TAREA 1
Según el texto sobre el arreo de la manada, ¿qué tarea tenía quien narra?
TAREA 2
Resume en dos oraciones el texto sobre el arreo de la manada.
TAREA 3
Devuelve del texto sobre el arreo de la manada el tramo desde "Un día de primavera" hasta "ser simplemente sombra.", sin ningún cambio.

Un día de primavera particularmente caluroso, yo estaba ayudando a rodear la manada y cabalgaba detrás de ella conforme iba por el polvoriento camino hacia el corral. Mi tarea era reunir a los becerros que se hubieran desviado del camino. La marcha era lenta y me daba tiempo para pensar. Debido a que hacía mucho calor, los becerritos constantemente corrían hacia los árboles en busca de sombra. Mis pensamientos se tornaron hacia los jóvenes de la Iglesia que a veces se desvían del sendero estrecho y angosto. También pensé en los que han dejado la Iglesia o quienes quizás sientan que la Iglesia se ha alejado de su corazón, mientras estaban distraídos. Se me ocurrió que una distracción no tiene que ser mala para ser eficaz: a veces puede ser simplemente sombra.

MATERIAL PROPORCIONADO
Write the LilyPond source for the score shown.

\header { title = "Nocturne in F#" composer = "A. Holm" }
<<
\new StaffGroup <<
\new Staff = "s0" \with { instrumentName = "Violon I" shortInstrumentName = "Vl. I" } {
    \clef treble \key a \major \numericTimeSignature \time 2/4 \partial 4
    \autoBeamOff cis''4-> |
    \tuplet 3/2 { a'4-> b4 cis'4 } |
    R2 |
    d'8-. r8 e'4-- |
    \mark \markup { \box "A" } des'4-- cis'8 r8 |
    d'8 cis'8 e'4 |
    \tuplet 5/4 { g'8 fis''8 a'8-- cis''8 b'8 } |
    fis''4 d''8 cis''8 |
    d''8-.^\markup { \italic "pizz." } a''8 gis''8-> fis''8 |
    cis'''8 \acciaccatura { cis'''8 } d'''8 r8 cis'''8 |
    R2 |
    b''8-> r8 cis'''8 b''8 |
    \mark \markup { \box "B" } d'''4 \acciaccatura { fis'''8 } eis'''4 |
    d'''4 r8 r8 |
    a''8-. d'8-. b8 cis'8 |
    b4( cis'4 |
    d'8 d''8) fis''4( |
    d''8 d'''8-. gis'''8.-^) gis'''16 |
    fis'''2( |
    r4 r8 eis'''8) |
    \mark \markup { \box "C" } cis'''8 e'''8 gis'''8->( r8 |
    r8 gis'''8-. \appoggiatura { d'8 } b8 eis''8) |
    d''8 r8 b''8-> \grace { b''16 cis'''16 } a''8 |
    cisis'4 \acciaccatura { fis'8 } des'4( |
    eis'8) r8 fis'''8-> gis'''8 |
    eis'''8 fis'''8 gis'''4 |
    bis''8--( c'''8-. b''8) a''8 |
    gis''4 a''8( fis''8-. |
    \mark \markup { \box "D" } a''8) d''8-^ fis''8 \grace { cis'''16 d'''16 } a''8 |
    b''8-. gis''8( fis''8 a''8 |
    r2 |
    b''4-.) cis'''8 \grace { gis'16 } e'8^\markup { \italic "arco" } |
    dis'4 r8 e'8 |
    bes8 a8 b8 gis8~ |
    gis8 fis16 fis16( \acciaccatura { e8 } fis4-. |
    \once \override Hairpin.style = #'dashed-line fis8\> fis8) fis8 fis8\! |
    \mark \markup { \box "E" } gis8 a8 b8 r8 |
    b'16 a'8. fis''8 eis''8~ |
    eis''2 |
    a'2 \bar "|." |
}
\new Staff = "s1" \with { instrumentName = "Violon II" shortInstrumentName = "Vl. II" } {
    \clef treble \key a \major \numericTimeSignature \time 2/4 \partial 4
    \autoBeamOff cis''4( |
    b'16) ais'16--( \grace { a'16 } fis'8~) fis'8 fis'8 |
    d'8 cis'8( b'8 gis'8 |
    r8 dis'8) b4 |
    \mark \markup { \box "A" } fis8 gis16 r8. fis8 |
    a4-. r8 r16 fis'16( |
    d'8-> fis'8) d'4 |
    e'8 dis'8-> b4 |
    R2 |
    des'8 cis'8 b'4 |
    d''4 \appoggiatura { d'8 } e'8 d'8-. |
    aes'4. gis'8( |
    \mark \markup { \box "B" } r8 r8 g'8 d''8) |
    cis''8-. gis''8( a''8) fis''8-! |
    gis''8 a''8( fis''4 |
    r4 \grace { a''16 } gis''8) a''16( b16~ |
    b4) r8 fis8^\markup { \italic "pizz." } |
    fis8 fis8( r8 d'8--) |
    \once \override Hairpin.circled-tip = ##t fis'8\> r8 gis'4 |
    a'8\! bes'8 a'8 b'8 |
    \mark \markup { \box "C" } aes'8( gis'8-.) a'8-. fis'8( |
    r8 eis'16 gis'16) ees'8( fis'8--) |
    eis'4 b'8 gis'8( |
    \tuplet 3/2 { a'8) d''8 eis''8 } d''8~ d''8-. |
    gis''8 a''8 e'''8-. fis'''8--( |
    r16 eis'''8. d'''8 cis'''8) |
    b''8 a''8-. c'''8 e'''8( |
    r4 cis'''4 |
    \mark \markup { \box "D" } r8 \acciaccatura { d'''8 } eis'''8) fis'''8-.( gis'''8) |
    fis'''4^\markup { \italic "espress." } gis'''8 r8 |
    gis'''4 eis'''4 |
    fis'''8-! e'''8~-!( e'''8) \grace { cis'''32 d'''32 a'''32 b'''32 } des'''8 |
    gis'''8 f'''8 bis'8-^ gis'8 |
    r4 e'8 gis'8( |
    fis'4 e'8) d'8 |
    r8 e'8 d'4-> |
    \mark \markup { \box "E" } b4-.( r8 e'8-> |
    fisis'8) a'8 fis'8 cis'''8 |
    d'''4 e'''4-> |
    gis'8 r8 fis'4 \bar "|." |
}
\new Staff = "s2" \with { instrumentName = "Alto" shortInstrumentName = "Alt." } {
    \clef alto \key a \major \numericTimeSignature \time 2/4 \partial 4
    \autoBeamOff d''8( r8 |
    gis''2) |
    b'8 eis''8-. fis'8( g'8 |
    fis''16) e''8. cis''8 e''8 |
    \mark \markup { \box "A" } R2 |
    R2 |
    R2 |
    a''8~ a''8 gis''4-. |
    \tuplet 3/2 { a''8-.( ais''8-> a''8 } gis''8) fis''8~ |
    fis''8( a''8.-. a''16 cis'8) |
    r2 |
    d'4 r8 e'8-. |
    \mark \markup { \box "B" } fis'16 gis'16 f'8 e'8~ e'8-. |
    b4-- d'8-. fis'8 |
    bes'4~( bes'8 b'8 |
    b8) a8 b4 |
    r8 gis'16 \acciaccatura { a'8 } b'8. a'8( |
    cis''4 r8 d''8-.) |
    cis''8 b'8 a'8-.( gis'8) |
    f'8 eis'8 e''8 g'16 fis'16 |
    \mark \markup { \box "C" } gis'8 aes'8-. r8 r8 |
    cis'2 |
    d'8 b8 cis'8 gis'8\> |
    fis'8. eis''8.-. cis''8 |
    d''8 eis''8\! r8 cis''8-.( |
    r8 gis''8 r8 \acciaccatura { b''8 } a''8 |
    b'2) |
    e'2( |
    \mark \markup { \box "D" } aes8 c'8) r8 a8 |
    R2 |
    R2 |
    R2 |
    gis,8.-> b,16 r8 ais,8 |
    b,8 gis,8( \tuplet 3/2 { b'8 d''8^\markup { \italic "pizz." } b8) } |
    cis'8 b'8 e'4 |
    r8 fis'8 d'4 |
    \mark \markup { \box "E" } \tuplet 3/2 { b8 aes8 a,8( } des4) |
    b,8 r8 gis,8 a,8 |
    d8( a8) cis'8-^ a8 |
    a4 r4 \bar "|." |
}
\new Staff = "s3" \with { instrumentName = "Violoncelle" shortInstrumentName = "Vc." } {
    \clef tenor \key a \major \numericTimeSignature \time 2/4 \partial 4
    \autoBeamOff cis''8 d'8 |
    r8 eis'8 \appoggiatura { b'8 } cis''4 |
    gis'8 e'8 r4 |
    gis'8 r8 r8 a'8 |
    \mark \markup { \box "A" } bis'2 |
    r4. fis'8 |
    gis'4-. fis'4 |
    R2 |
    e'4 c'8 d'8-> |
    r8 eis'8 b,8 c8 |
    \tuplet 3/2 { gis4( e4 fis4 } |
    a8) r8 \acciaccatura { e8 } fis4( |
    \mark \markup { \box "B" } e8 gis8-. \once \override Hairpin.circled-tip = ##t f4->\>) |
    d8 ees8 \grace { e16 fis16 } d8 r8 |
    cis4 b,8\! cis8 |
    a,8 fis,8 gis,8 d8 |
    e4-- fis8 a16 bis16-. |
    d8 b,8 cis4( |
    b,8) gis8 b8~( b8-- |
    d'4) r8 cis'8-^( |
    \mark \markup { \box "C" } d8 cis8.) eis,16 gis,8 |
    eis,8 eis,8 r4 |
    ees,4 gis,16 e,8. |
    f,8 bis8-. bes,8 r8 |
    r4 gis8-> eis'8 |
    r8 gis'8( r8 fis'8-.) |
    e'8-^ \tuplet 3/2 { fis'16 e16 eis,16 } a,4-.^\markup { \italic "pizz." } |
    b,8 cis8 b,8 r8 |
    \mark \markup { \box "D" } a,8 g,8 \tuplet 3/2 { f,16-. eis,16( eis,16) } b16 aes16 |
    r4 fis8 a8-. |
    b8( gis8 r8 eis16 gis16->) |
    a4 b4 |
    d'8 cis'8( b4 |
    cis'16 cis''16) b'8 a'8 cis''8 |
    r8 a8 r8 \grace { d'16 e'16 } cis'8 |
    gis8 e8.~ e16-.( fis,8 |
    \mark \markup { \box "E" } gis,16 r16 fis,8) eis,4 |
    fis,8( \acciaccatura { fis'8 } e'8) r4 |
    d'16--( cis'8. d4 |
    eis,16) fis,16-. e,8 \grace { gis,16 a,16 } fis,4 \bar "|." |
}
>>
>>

TU RESPUESTA 1
Reunir a los becerros que se hubieran desviado del camino.

TU RESPUESTA 2
En un día caluroso de primavera, quien narra cabalgaba detrás de la manada rumbo al corral y debía reunir a los becerros que se apartaban del camino para buscar sombra bajo los árboles. Eso le llevó a pensar en los jóvenes que se desvían del sendero y en quienes se han alejado de la Iglesia, y se le ocurrió que una distracción no tiene que ser mala para ser eficaz, pues a veces es simplemente sombra.

TU RESPUESTA 3
Un día de primavera particularmente caluroso, yo estaba ayudando a rodear la manada y cabalgaba detrás de ella conforme iba por el polvoriento camino hacia el corral. Mi tarea era reunir a los becerros que se hubieran desviado del camino. La marcha era lenta y me daba tiempo para pensar. Debido a que hacía mucho calor, los becerritos constantemente corrían hacia los árboles en busca de sombra. Mis pensamientos se tornaron hacia los jóvenes de la Iglesia que a veces se desvían del sendero estrecho y angosto. También pensé en los que han dejado la Iglesia o quienes quizás sientan que la Iglesia se ha alejado de su corazón, mientras estaban distraídos. Se me ocurrió que una distracción no tiene que ser mala para ser eficaz: a veces puede ser simplemente sombra.